As complex as it seems on first glance, Mandarin Chinese is remarkably easy to get the hang of. The main challenges most adult learners face are the tones and the large volume of characters, which can be mastered with practice.
Learning a new language unlocks one’s ability to communicate with a larger segment of the world’s population. By learning Mandarin Chinese, for instance, one can speak to and understand more than 955 million native speakers—more than any other language on Earth.
Chinese seems like a daunting language to learn; after all, a logographic script that does not correspond to an alphabet will boggle the mind of a speaker of a European language. But appearances can be deceiving.
As a language, the spoken dialects of Chinese are remarkably simple in terms of grammar. Sentence structures in Chinese are simple in construction and the most complex sentence structures are rarely too difficult for the intermediate learner to grasp. Mandarin, for instance, has a rather simple tense structure and, unlike Romance languages, Mandarin Chinese does not have gender-specific nouns and pronouns and no need to distinguish between singular and plural noun forms.
What stands as the biggest challenge in learning Chinese are the tones and the written language itself, which can be daunting even for educators. Getting acquainted with the language doesn’t take that much time to learn, and teachers with access to books on the Chinese language can get the hang of the vocabulary with practice.
Written Chinese characters (Hanzi) represent one of the most daunting aspects of the Chinese language. The two variants of written Chinese (simplified and traditional) are logographic, with each symbol representing a new word. Historically, the language being written this way made it easier for people speaking disparate regional languages and dialects throughout the country to read signs and edicts.
Then as now, studying the complexities of written Chinese takes several years, and most Western learners often learn a specific spoken Chinese language before attempting to take on the complexities of written Chinese. Fortunately, of the more than 50,000 logographic characters used in written Chinese, only a few thousand are in frequent-enough circulation to be learned by an average speaker, making the task of learning the written language a lot less difficult than it first appears.
Besides the complexities of Hanzi, there is also the matter of learning the tones and pronunciations of Romanized Chinese. Most Chinese languages are tonal. The Chinese many foreigners today learn, Mandarin, is a sterling example of this, with five different tones. Many words in Mandarin are pronounced similarly, differing only in tone; others are homophones and are distinguished only by the characters as written or by context. At least one poem, translated in English as The Lion-eating Poet in the Stone Den, comprises 120 different characters that are all pronounced “shi” in varying tones.

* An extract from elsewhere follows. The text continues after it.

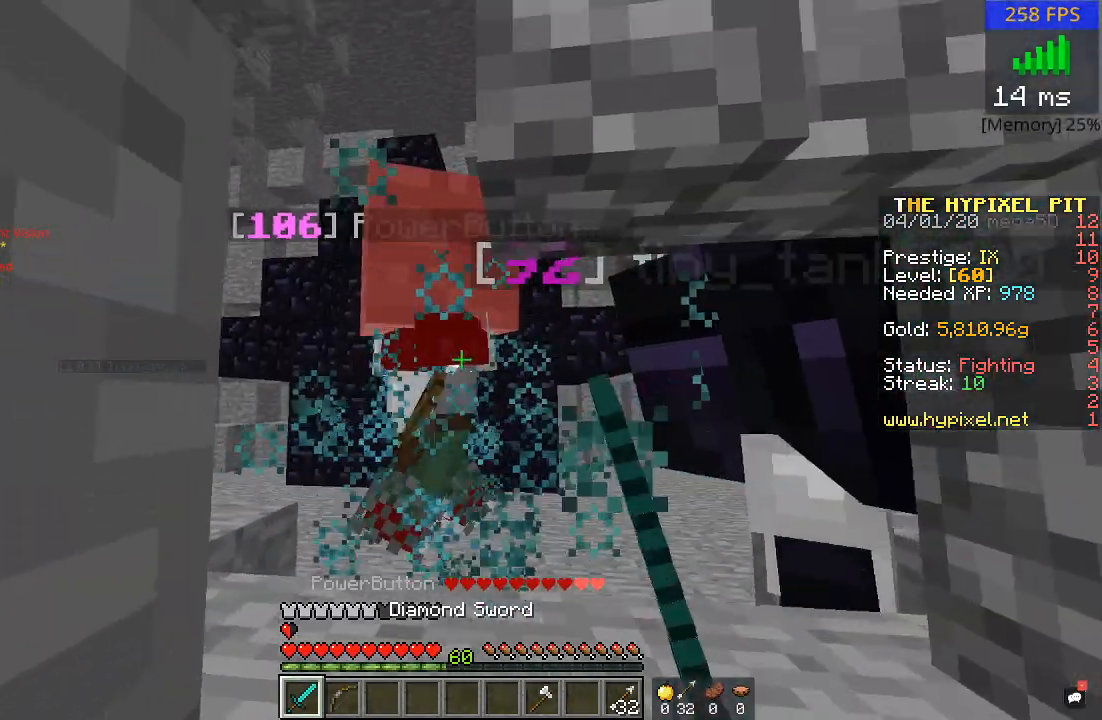
{"keys": ["s"], "mouse": [], "events": [[100, "mouse_left", "up"], [100, "w", "up"], [150, "d", "down"], [150, "mouse_left", "down"], [150, "s", "down"], [267, "mouse_left", "up"], [300, "mouse_left", "down"], [400, "mouse_left", "up"], [450, "d", "up"]]}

When learning the tones, a little wariness is to be expected. After all, homophones can lead to embarrassing situations when a simple tone change can lead to a respectful request turning into something ridiculous. Indeed, Chinese humor is rife with wordplay.
Most of these tones and pronunciations are transliterated to the Roman alphabet using the Modern Pinyin system, which has since displaced the Yale and Wade-Giles systems of Romanization that would have sounded more intuitive for some speakers. Writing and reading Pinyin transliterations is often the non-Chinese learner’s introduction to the Chinese language. Once mastered, Pinyin transliterations are the first step toward understanding the tones and nuances of Chinese for the foreign learner accustomed to Roman.
Tones are learned by practice. As a learner continues to learn the words, the tones fall into place gradually.